Records for this exercise:
::::::::::

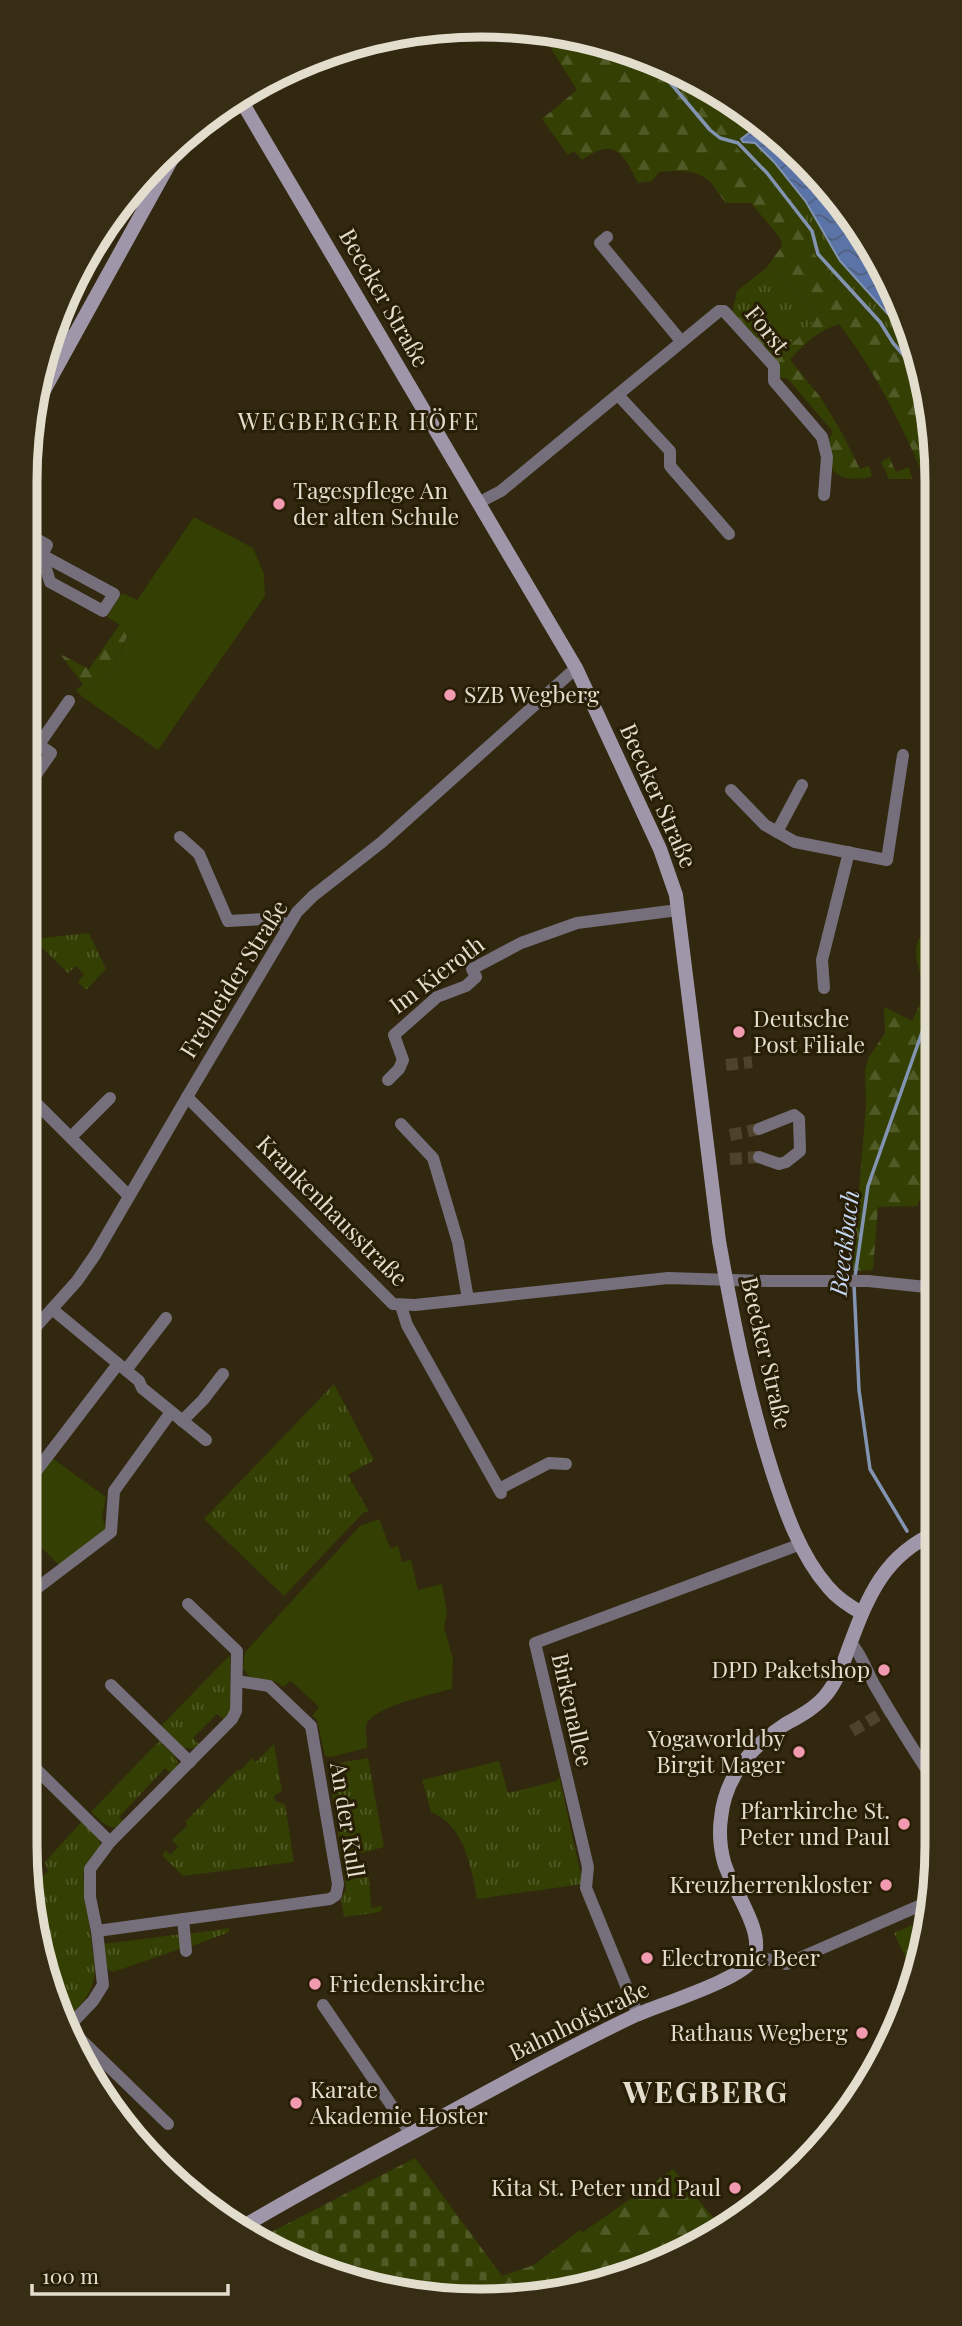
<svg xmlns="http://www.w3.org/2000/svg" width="962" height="2326" font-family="'Playfair Display',serif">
  <defs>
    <pattern id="grass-tufts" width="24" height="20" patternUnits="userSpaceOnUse" patternTransform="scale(1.75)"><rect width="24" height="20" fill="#333f03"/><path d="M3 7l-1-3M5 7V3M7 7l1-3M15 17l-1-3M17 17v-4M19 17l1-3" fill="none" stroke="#505a27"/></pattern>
    <pattern id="forest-firs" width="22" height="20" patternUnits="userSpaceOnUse" patternTransform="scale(1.75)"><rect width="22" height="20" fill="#333f03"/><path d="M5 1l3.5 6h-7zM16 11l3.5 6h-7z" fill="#505a27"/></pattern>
    <pattern id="cemetery-stones" width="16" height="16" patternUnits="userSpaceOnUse" patternTransform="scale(1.75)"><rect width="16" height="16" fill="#333f03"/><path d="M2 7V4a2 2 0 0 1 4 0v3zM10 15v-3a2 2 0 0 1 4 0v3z" fill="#505a27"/></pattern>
    <pattern id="water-waves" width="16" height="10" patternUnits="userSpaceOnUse" patternTransform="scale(1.75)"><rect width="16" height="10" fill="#5a74a7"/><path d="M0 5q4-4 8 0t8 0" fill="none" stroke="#51607d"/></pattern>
  </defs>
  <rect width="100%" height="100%" fill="#32270f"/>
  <g fill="url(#grass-tufts)">
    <path d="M 728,137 L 755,143 L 774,162 L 806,202 L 840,261 L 912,341 L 928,400 L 915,376 L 891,346 L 884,331 L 836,277 L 826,269 L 815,255 L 801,220 L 781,194 L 749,162 Z"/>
    <path d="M 767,267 C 789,281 804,296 816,319 L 796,340 L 790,342 L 784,336 L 732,314 L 737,291 Z"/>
    <path d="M 89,933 L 106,969 L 86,990 L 78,982 L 84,974 L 76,966 L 68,973 L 33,939 Z"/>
    <path d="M 334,1384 L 374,1460 L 348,1475 L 369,1512 L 364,1512 L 284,1596 L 204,1519 Z"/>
    <path d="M 230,1655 L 230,1714 L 224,1720 L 217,1714 L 193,1738 L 201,1746 L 196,1748 L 184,1748 L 161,1726 Z"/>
    <path d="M 159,1741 L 174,1755 L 178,1764 L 173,1775 L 165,1768 L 119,1817 L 125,1823 C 113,1835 101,1821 91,1812 Z"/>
    <path d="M 274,1744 L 282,1791 L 274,1796 L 275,1801 L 285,1804 L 294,1862 L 183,1876 L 162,1855 L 166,1850 L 170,1855 L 178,1847 L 172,1840 L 188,1825 L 185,1822 L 238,1769 L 240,1771 L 252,1758 L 256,1762 Z"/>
    <path d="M 368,1758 L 384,1847 L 353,1855 L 356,1878 L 369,1877 L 371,1908 L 383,1906 L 380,1912 L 344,1917 L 341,1900 L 346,1889 L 330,1779 L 338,1774 L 339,1763 Z"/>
    <path d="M 499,1761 L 508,1793 L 557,1781 L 559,1776 L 583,1884 L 477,1899 C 472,1869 464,1824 431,1812 L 422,1780 Z"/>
    <path d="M 82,1821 C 118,1852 90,1846 83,1876 L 95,1969 C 94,1993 81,2005 66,2021 L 49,1992 L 32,1889 L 48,1871 L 45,1862 Z"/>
    <path d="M 912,1925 L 921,1946 L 917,1972 L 913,1974 L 894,1933 Z"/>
    <path d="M 229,1928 L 229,1932 L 190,1947 L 188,1934 Z"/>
    <path d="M 182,1934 L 183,1948 L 113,1972 L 107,1969 L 103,1944 Z"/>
  </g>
  <g fill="url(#forest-firs)">
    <path d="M 538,28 L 627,49 L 734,101 L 761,124 L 741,139 L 729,138 L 749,162 L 782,194 L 801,220 L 815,255 L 826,269 L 836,277 L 884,331 L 891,346 L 915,376 L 928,400 L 934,422 L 934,485 L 927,484 C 903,427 877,374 839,324 C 818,331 804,343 790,360 L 821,398 L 842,433 L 860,469 L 869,466 L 872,476 C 863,480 839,481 833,470 C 829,462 830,448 828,440 L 833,432 L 787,378 L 780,378 L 777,361 L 736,315 L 784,336 L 790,342 L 796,340 L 816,319 C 804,296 789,281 767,267 L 782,246 L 780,238 L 751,203 L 726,203 C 720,196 715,187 709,181 C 695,168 675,171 659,172 L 652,181 L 638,183 C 622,152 615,137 582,160 L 574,151 L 568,155 L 542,119 L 577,90 Z"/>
    <path d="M 889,457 L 896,472 L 909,467 L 912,479 L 889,479 L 881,462 Z"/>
    <path d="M 120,624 L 130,630 L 109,676 L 85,690 L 81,696 L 76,690 L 83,684 L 60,654 L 89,669 Z"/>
    <path d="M 935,893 L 936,1170 L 927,1183 L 917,1206 L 878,1207 L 873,1270 L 852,1271 L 866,1107 L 865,1070 L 869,1057 L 885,1033 L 884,1007 L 912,1021 L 927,990 C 921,974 912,958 918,941 C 921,934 926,927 928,920 C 930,910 930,902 935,893 Z"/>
    <path d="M 673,2169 L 711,2215 L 726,2228 L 570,2293 L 487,2295 L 502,2276 L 534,2265 L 580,2230 L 583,2232 Z"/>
  </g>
  <path fill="url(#cemetery-stones)" d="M 415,2158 L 502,2276 L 487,2295 L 421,2298 L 254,2241 Z"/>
  <g fill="#333f03">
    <path d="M 194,517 L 253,548 L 264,574 L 265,596 L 158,750 L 81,696 L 85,690 L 109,676 L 130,631 L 107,617 L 122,593 L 137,600 Z"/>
    <path d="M 52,1458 L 106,1497 L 102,1517 L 106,1529 L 60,1566 L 25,1531 L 24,1496 Z"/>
    <path d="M 379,1519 L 390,1548 L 398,1546 L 402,1562 L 411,1560 L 418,1590 L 442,1584 L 447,1613 L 444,1627 L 453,1659 L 452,1689 C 433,1694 370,1707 366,1726 C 365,1733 368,1742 367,1748 L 331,1757 L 325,1756 L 317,1720 L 312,1716 L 319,1707 L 291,1681 L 283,1687 C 272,1678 264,1679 250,1678 L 243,1668 L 245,1652 L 360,1526 Z"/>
  </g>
  <path fill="url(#water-waves)" stroke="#8394b3" stroke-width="2" d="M 761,124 L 824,180 L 903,306 L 912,341 L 840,261 L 806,202 L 774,162 L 755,143 L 743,142 L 741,139 Z"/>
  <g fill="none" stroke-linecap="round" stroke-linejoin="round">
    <g stroke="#8394b3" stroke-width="3.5">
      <path d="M 652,61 L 710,130 L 720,138 L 738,143 L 767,173 L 812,231 L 818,254 L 880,322 L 893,343 L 914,367 L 926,393"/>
      <path d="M 855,1277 L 868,1186 L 926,1021 L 935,1002"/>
      <path d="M 854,1285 L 859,1390 L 870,1469 L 907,1531"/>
      <path d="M 924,1554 L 937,1573"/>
    </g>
    <g stroke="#4d422c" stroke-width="12" stroke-dasharray="12 6" stroke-linecap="butt">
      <path d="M 726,1065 L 752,1062"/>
      <path d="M 730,1135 L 759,1129"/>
      <path d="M 730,1159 L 759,1157"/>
      <path d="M 852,1731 L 889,1709"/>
    </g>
    <g stroke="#746f7b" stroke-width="12">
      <path d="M 607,237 L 600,243 L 681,341"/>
      <path d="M 52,326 L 72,338"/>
      <path d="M 618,395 L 670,451 L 670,466 L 729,534"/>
      <path d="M 478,503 L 501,491 L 719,311 L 724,311 L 774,366 L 774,381 L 822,437 L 827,457 L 824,495"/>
      <path d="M 24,532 L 47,545 L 42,555 L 50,582 L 103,611 L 114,594 L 42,555"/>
      <path d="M 24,766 L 69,701"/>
      <path d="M 731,790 L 765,825 L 795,842 L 887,860 L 903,755"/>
      <path d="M 24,792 L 51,753 L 39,745"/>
      <path d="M 777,832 L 802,785"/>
      <path d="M 180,837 L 199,854 L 228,921 L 265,919 L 288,924"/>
      <path d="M 824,988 L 822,960 L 849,852"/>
      <path d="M 24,1023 L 28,1020"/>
      <path d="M 388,1080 L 399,1069 L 403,1060 L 394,1035 L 437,997 L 466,986 L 476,977 L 472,969 L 521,943 L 577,923 L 678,910"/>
      <path d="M 24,1091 L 129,1196"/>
      <path d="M 187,1097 L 393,1304 L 415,1305 L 668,1278 L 768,1281 L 868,1281 L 936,1288"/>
      <path d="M 401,1124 L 433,1158 L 458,1242 L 468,1299"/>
      <path d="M 759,1129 L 794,1115 L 799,1119 L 800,1151 L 786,1162 L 779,1164 L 759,1157"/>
      <path d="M 71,1137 L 110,1098"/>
      <path d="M 401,1306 L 407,1325 L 501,1493"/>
      <path d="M 52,1309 L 139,1381 L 142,1388 L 206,1440"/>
      <path d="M 24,1340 L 77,1281 L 95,1255 L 187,1097 L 297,912 L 313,896 L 382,842 L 576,668"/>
      <path d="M 126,1370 L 166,1318"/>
      <path d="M 182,1421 L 203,1400 L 223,1374"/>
      <path d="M 24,1487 L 118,1364"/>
      <path d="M 499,1489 L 549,1463 L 566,1464"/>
      <path d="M 24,1598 L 111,1532 L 114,1491 L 171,1412"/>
      <path d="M 851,1643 C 862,1655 867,1672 875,1686 C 895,1720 915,1753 937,1785"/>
      <path d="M 111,1685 L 190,1762"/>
      <path d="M 29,1762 L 110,1842"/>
      <path d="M 183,1919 L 186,1951"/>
      <path d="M 97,1931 L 330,1899 L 336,1895 L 338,1884 L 311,1726 L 269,1686 L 237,1681"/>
      <path d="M 755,1956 L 786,1964 L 928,1902"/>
      <path d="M 323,2005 L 411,2134"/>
      <path d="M 638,2015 L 586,1888 L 588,1867 L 535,1643 L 801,1544"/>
      <path d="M 69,2026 L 93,2001 L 103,1985 L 97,1931 L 90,1897 L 90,1869 L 110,1842 L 232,1719 L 236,1711 L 237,1651 L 188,1604"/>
      <path d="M 71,2030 L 168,2124"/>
    </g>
    <g stroke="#9f97a9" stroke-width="14">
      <path d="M 239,97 L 576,668 L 660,849 L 676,895 L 719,1241 C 733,1319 748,1396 772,1471 C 785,1511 800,1555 828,1587 C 837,1598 849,1606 862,1613"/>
      <path d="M 38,401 L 184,137"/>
      <path d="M 239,2229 C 299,2193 361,2160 423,2127 C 493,2089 562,2050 634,2016 C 658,2005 743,1979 753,1959 C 767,1933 731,1888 724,1862 C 720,1847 719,1832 721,1818 C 725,1777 751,1747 784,1725 C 798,1717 814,1709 825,1696 C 837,1682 843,1664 849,1647 C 868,1596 884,1555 937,1532"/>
    </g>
  </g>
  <g fill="#f29ab0" stroke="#281e05" stroke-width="2.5">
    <circle cx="279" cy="504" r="7"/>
    <circle cx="450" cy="695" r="7"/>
    <circle cx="739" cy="1032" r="7"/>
    <circle cx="884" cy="1670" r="7"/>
    <circle cx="799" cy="1752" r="7"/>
    <circle cx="904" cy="1824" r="7"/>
    <circle cx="886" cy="1885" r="7"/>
    <circle cx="647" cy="1958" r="7"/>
    <circle cx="315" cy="1984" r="7"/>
    <circle cx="862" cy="2033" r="7"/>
    <circle cx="296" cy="2103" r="7"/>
    <circle cx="735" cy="2188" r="7"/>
  </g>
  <g text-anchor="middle" stroke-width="6" stroke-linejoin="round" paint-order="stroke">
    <g font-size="23" fill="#e3ddce" stroke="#281e05">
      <text transform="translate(384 298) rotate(60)" y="8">Beecker Straße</text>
      <text transform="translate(767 330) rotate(51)" y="8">Forst</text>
      <text transform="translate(658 796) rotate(66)" y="8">Beecker Straße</text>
      <text transform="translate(437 975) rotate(-37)" y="8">Im Kieroth</text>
      <text transform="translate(234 979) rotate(-58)" y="8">Freiheider Straße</text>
      <text transform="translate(332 1211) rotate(45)" y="8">Krankenhausstraße</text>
      <text transform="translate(766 1353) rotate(77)" y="8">Beecker Straße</text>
      <text transform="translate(572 1710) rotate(77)" y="8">Birkenallee</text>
      <text transform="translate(347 1820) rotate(81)" y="8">An der Kull</text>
      <text transform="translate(579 2021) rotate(-26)" y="8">Bahnhofstraße</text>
    </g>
    <g font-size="23" fill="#e3ddce" stroke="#281e05" text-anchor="start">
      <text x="293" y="499">Tagespflege An<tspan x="293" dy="26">der alten Schule</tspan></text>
      <text x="464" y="703">SZB Wegberg</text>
      <text x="753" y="1027">Deutsche<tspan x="753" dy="26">Post Filiale</tspan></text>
      <text x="870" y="1678" text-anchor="end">DPD Paketshop</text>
      <text x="785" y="1747" text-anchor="end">Yogaworld by<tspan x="785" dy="26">Birgit Mager</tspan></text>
      <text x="890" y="1819" text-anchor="end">Pfarrkirche St.<tspan x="890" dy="26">Peter und Paul</tspan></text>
      <text x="872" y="1893" text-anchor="end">Kreuzherrenkloster</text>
      <text x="661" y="1966">Electronic Beer</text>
      <text x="329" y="1992">Friedenskirche</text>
      <text x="848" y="2041" text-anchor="end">Rathaus Wegberg</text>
      <text x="310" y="2098">Karate<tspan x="310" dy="26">Akademie Hoster</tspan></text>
      <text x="721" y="2196" text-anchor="end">Kita St. Peter und Paul</text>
    </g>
    <g font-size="24" letter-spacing="2" fill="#e3ddce" stroke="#281e05">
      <text x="359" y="430">WEGBERGER HÖFE</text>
    </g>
    <g font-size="24" font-style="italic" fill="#c6d7f5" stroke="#281e05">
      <text transform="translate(845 1243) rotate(-83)" y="8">Beeckbach</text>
    </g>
    <g font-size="30" font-weight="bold" letter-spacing="2" fill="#e3ddce" stroke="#281e05">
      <text x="706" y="2103">WEGBERG</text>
    </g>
  </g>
  <path d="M0 0H962V2326H0ZM481 37H481A444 444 0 0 1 925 481V1845A444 444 0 0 1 481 2289H481A444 444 0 0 1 37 1845V481A444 444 0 0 1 481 37Z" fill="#372d15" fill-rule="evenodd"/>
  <path fill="none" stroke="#e3ddce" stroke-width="9" d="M481 37H481A444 444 0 0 1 925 481V1845A444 444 0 0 1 481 2289H481A444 444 0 0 1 37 1845V481A444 444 0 0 1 481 37Z"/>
  <path d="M32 2284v10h196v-10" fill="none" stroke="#e3ddce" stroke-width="3.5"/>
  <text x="42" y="2284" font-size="21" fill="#e3ddce" stroke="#281e05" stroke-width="5" paint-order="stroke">100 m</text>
</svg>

::::::::::

Among the records above, find the lines that contain "linejoin" and copy every one.

Solution for this problem:
  <g fill="none" stroke-linecap="round" stroke-linejoin="round">
  <g text-anchor="middle" stroke-width="6" stroke-linejoin="round" paint-order="stroke">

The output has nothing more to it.